New year = new goals.
That’s true for you and the people who report to you. Most of your employees will be comfortable and reasonably engaged with the whatever goal setting flavor you’re trying to sell them on, but the reality is that some folks might flat out object. When the people we manage don’t jump on board with the enthusiasm we hope for when we talk goals, you need a plan to get the conversation back on track.
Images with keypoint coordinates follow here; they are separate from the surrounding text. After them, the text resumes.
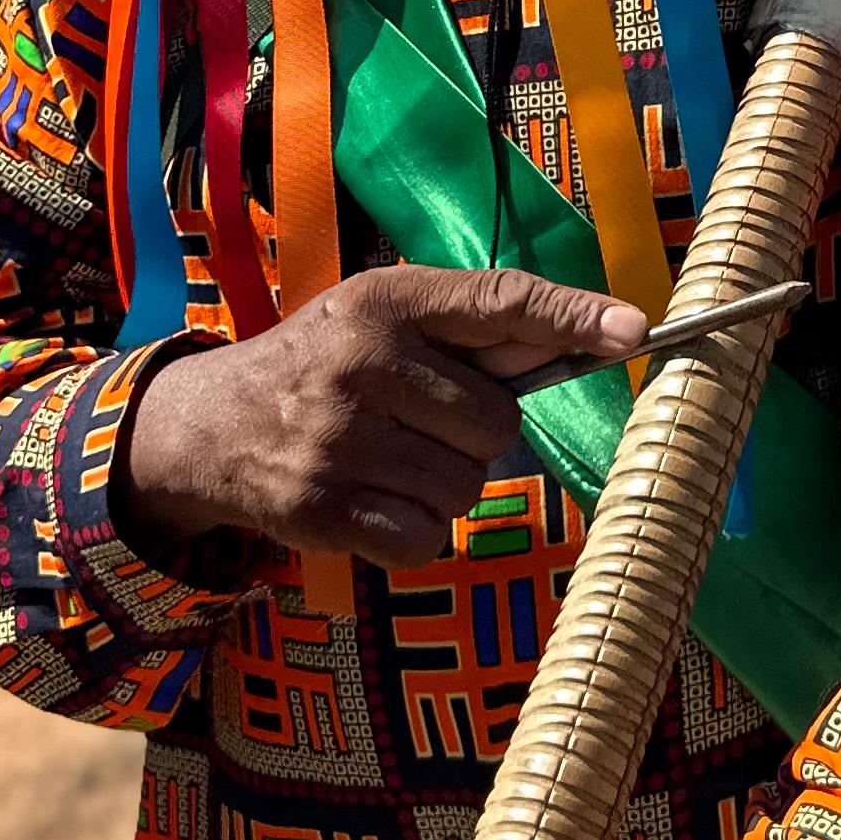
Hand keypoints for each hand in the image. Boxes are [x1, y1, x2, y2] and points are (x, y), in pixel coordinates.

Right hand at [115, 265, 647, 565]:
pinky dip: (412, 531)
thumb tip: (593, 333)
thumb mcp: (384, 320)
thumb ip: (478, 329)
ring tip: (391, 461)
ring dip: (445, 486)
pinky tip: (371, 501)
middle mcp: (362, 363)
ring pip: (466, 486)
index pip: (497, 301)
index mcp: (385, 302)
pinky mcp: (321, 508)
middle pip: (497, 423)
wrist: (207, 427)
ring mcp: (338, 438)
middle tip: (420, 425)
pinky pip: (425, 538)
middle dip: (476, 435)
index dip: (571, 316)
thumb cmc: (324, 366)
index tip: (634, 330)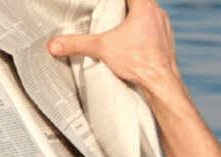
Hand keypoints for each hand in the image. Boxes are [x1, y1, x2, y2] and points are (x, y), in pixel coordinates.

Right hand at [48, 0, 180, 93]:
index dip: (114, 0)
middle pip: (136, 1)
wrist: (162, 85)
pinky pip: (153, 28)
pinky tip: (131, 41)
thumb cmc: (139, 63)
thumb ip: (77, 44)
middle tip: (107, 11)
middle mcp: (158, 13)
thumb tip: (54, 44)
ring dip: (133, 18)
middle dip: (121, 6)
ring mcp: (164, 27)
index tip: (104, 4)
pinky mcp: (166, 41)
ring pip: (147, 14)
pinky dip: (142, 31)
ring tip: (117, 25)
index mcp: (145, 6)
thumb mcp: (102, 49)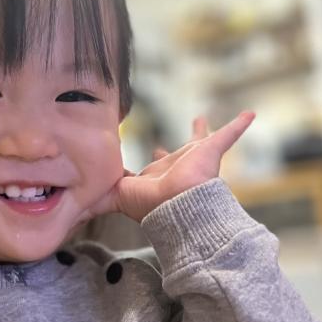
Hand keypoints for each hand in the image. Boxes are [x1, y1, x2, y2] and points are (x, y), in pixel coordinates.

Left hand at [86, 112, 254, 222]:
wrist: (177, 206)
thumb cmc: (149, 205)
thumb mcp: (115, 196)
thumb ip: (97, 198)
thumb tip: (71, 207)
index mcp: (158, 178)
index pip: (154, 167)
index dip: (152, 162)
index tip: (152, 152)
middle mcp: (178, 168)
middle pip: (178, 155)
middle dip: (174, 150)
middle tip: (170, 141)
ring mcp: (196, 160)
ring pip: (203, 142)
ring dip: (205, 131)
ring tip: (205, 117)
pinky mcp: (211, 152)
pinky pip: (229, 134)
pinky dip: (239, 124)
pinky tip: (249, 113)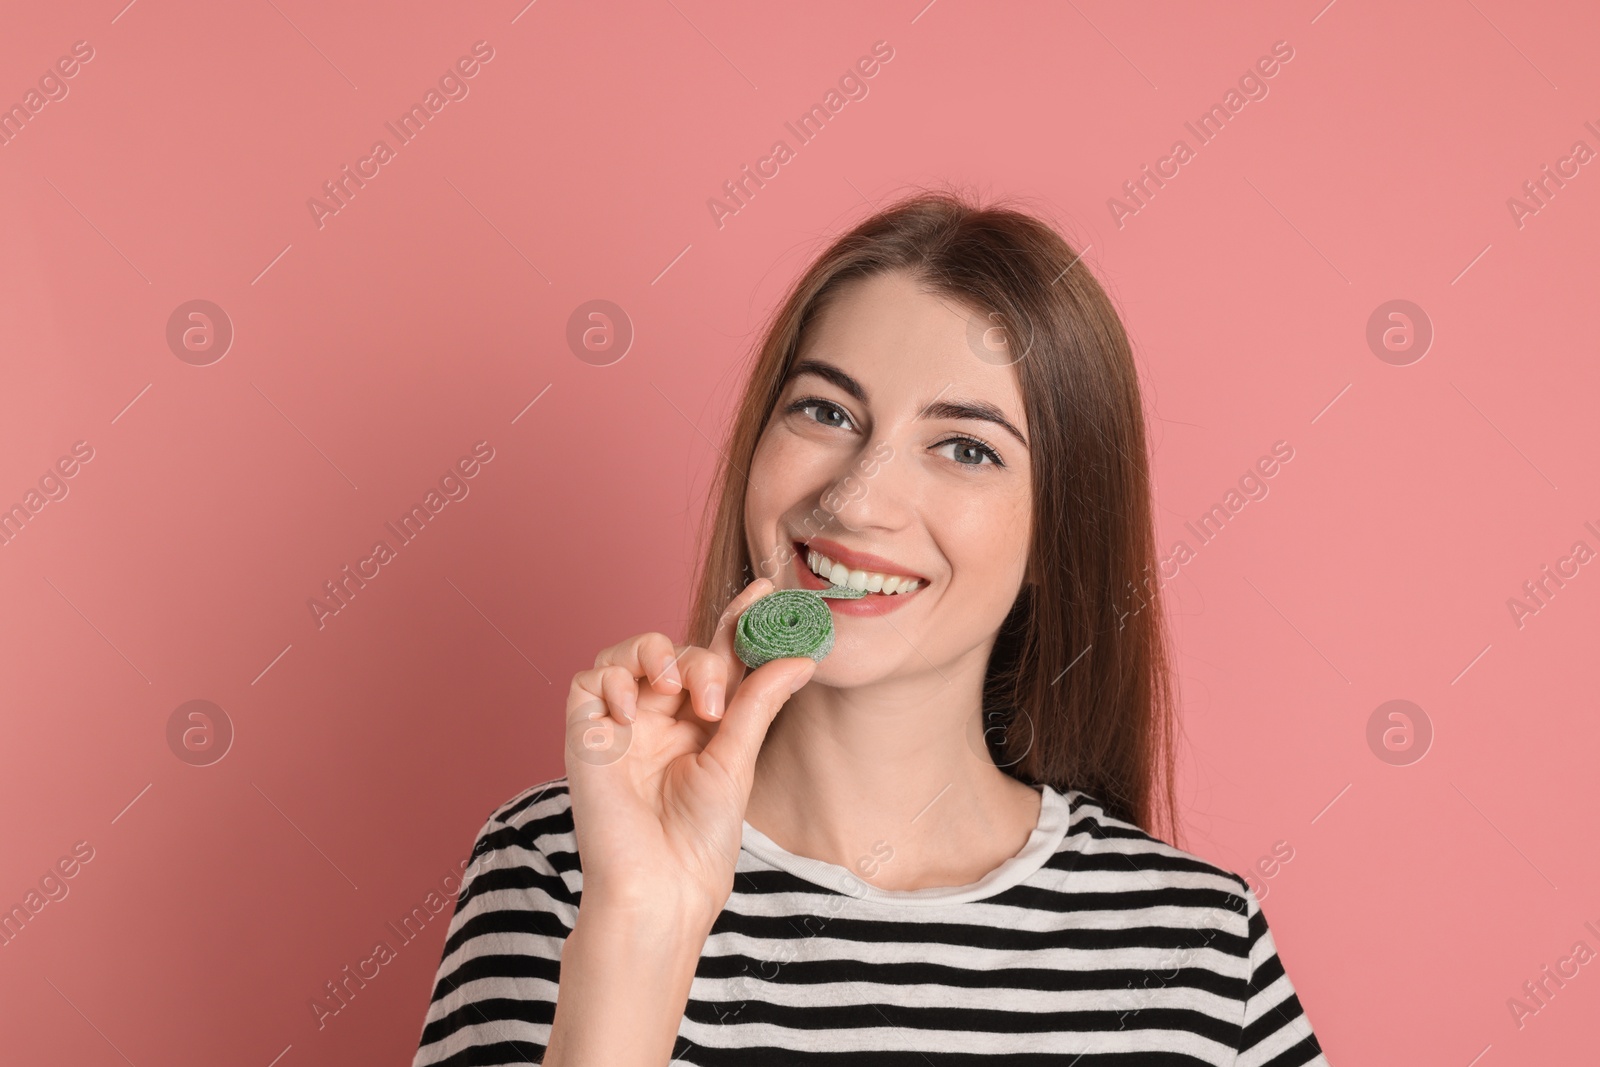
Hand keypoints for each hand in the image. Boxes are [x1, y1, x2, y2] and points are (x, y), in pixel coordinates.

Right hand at [562, 577, 815, 924]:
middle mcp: (660, 717)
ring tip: (677, 692)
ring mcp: (621, 724)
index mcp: (699, 724)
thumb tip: (801, 657)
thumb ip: (757, 702)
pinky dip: (613, 679)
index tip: (766, 589)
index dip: (736, 622)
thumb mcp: (736, 760)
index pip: (716, 658)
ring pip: (627, 653)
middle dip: (701, 658)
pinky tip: (635, 709)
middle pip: (677, 650)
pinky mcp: (585, 734)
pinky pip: (588, 679)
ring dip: (656, 655)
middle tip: (714, 698)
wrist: (661, 886)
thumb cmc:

Generally, objections to goal setting will come in two flavors. Here’s what they sound like, when you should expect them, and what to do about them:
“I’m not the goal-setting-type.” If your or your company’s management philosophy/style involves employee participation during the goal setting process, this objection will come during your request for your employee’s participation. It really signals their unclear related to the broader purpose of goal setting at your company or on your team. They liken goal setting to new years resolutions.
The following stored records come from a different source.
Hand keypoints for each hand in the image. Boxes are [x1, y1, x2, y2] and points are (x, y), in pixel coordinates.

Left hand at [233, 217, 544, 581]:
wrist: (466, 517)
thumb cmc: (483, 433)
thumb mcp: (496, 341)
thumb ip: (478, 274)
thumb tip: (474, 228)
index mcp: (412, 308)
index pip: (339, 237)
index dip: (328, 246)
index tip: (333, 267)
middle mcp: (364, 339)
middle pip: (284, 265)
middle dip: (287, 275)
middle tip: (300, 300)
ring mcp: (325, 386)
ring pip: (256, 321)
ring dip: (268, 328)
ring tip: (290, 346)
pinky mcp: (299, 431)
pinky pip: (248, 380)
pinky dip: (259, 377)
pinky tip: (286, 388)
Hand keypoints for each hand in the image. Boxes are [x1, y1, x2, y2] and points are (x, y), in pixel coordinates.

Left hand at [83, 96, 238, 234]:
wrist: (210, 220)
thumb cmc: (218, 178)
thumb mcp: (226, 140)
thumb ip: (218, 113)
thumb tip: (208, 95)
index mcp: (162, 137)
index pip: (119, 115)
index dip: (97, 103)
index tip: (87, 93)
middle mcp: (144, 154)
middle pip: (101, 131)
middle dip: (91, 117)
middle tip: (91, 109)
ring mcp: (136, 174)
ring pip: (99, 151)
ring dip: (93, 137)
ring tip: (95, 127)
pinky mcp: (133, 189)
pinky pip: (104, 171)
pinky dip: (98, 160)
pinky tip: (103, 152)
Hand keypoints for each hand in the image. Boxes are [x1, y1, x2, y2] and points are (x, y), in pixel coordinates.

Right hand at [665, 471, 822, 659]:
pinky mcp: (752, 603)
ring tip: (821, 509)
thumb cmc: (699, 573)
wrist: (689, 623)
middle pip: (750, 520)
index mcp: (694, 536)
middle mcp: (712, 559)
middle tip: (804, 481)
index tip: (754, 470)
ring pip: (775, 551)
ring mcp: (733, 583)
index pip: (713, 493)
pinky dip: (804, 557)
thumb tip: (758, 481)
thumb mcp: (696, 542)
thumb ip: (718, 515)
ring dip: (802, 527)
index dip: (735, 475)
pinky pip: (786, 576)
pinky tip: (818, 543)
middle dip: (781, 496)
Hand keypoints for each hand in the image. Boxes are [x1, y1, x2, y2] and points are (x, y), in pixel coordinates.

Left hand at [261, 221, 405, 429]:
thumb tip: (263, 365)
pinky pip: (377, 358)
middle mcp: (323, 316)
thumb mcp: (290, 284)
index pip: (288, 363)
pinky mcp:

What To About It: Since you’re really asking them to prioritize accomplishing a set of clearly stated objectives and track progress. handle the “this isn’t my style” line by politely and directly stating that you’d like them to play a role in setting up goals because you value their input. If they still give you push back, let them know they’ll still be evaluated against goals— whether or not they offer their input.
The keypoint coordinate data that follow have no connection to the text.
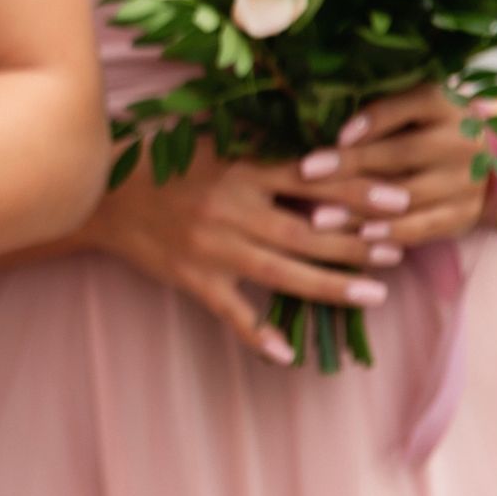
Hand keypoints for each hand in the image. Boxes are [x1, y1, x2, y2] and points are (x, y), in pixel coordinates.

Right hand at [85, 145, 391, 362]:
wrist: (98, 194)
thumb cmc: (159, 161)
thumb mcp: (211, 141)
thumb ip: (260, 143)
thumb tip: (316, 142)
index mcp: (240, 171)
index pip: (312, 179)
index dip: (358, 190)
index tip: (398, 200)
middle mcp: (231, 210)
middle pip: (307, 231)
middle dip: (356, 243)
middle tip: (396, 251)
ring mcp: (212, 248)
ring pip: (282, 272)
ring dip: (331, 285)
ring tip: (374, 294)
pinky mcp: (192, 277)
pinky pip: (230, 310)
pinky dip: (256, 333)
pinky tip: (286, 353)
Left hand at [296, 87, 487, 245]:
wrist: (481, 163)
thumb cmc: (420, 130)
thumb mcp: (406, 112)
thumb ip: (373, 116)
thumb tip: (309, 121)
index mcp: (440, 105)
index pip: (405, 107)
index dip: (370, 122)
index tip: (335, 135)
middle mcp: (458, 141)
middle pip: (402, 153)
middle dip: (351, 164)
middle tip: (306, 172)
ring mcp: (464, 181)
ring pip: (409, 196)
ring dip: (361, 209)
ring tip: (319, 217)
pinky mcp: (461, 214)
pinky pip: (425, 227)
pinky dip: (392, 233)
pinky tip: (360, 238)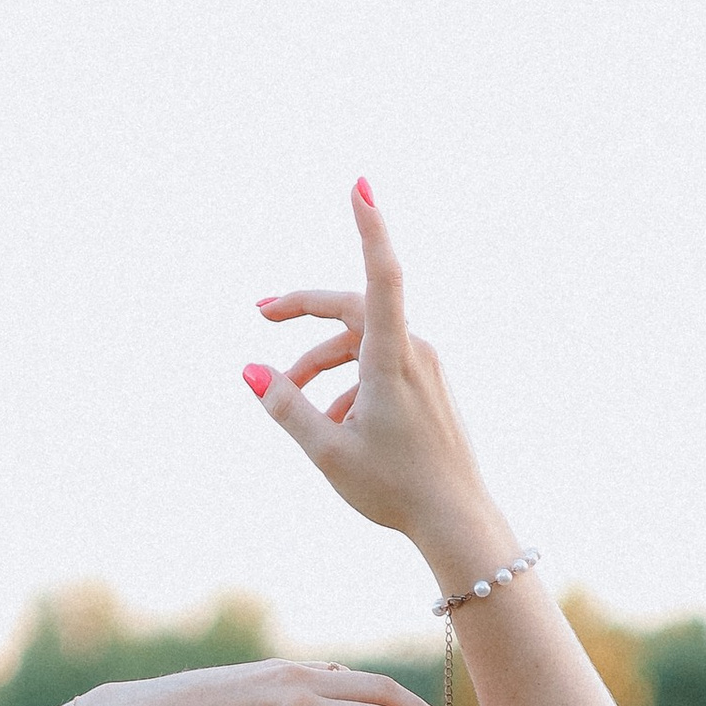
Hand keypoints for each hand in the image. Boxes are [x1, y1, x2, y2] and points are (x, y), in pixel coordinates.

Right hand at [246, 182, 510, 577]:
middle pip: (351, 309)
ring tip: (296, 401)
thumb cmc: (393, 488)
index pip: (381, 277)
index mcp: (392, 359)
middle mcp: (415, 352)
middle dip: (303, 312)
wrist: (457, 520)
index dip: (369, 227)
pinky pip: (380, 363)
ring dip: (323, 361)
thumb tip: (249, 370)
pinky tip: (335, 423)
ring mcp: (426, 366)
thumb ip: (286, 406)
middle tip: (259, 313)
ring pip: (362, 342)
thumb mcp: (326, 451)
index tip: (360, 185)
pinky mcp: (430, 384)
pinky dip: (349, 380)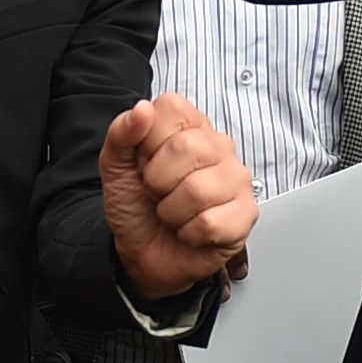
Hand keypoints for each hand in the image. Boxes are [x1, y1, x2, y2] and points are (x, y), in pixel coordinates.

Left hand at [100, 93, 255, 300]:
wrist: (142, 253)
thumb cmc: (136, 207)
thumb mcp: (115, 167)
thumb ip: (121, 133)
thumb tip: (142, 109)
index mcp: (190, 126)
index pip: (171, 108)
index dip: (148, 141)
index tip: (145, 162)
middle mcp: (219, 146)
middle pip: (184, 148)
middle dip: (157, 181)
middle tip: (158, 193)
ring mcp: (237, 179)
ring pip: (197, 190)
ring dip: (171, 212)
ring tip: (174, 213)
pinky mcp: (246, 214)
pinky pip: (209, 222)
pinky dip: (188, 234)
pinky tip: (191, 230)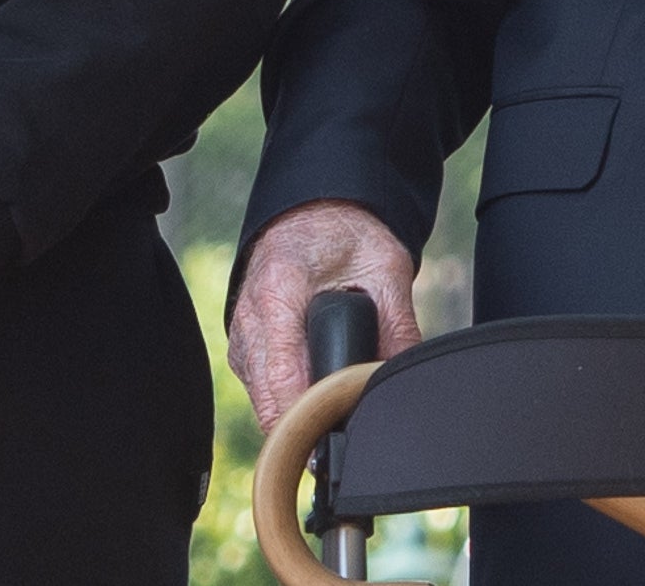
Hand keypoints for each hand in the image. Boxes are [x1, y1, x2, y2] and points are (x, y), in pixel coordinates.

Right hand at [229, 198, 421, 432]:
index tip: (338, 433)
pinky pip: (261, 390)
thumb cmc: (347, 234)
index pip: (282, 379)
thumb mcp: (386, 269)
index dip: (310, 417)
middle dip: (308, 422)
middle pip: (269, 401)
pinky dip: (287, 398)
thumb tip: (403, 379)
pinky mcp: (243, 347)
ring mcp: (241, 335)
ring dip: (297, 413)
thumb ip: (397, 326)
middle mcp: (249, 317)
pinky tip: (316, 391)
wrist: (315, 211)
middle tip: (347, 428)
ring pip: (263, 402)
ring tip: (336, 407)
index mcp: (279, 291)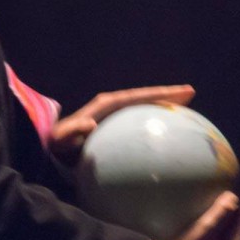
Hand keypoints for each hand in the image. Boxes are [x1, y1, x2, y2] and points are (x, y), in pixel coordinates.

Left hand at [48, 84, 195, 164]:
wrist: (48, 148)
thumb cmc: (54, 144)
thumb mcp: (61, 138)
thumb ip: (74, 130)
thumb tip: (90, 125)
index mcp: (105, 105)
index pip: (138, 96)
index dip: (160, 93)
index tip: (184, 92)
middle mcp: (111, 106)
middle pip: (145, 97)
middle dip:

“That goal is not achievable.” This objection will come when you’re laying out a final list of goals with employees. It signals that you’re employee is feeling overwhelmed in the face of the (big) task you’re asking them to own.
What To Do About It: Consider whether their concern is valid, and if you’re certain that the goal is reasonable, pour a little sugar on by explaining what strengths, skills, experiences, and resources they have at their disposal making the goal achievable. If they’re still feeling overwhelmed, spend a little extra time breaking the broader goal into smaller, actionable steps. If you’re asking them to innovate, remind them that you’re not asking them to develop a solution by tomorrow. Advise them to spend some time chewing on it and agree to meet and discuss at a later date.
Sometimes you’ll have to put your sales hat on and sell them on the idea that the goal-setting process, or a specific goal, really is worth the time and energy. Good thing you’ve got the skills to make it happen in a way that will make your employee feel confident and while still getting the performance you need.